Section 10409 of the Patient Protection and Affordability Care Act (P.L. 111-148)
For cancers in adults, the biotechnology and pharmaceutical industries assume responsibility for developing and testing new anti-cancer drugs based on biological discoveries about how cancer works. For childhood cancers, there is no sector or system responsible for bringing exciting new laboratory findings into medicines for children. This is in large part because children with cancer comprise a small patient population that provides little in the way of financial incentive for product developers. As knowledge about the underlying biology of cancer has mushroomed in the past 10 years, it has become clear that steps must be taken to bring new insights about molecular pathways of cancer into a new generation of more effective, safer treatments. What is routinely referred to as the "Valley of Death," the chasm between research focused on the discovery and research to develop new anti-cancer therapies, is a chasm that requires a fresh approach in order to bring medicines to patients where there is no commercial interest.
A new funding mechanism, the Cures Acceleration Network (CAN) was recently authorized as part of the Patient Protection and Affordability Care Act (PPACA) to address this very issue. CAN offers a mechanism that could directly facilitate the pace of new therapy development for childhood cancers. CAN establishes a new office in the NIH Directorate to make grants to help facilitate the process of turning new discoveries into new therapies. A board of 24 members from research, FDA, venture capital, patient advocacy groups and others will help coordinate NIH research funded activity with FDA mechanisms of drug approval. Through the CAN funding mechanism, national experts will be able to lend their expertise in a systematic way to solving the complex preclinical development necessary to bridge the "Valley of Death" in drug development for childhood cancers.
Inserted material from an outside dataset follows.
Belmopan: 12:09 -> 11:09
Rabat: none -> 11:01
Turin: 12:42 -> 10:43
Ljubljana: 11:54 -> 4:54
The Children's Cause for Cancer Advocacy supports $500 million in appropriations for Fiscal Year 2011 that the PPACA authorizes for the Cures Acceleration Network, joining cancer and other small disease groups. We urge Congress to meet its stated commitment to improved quality of care for patients through health care reform by fully funding this provision that promises to accelerate access to safer, more effective therapies, particularly those for which the commercial market remains inadequate.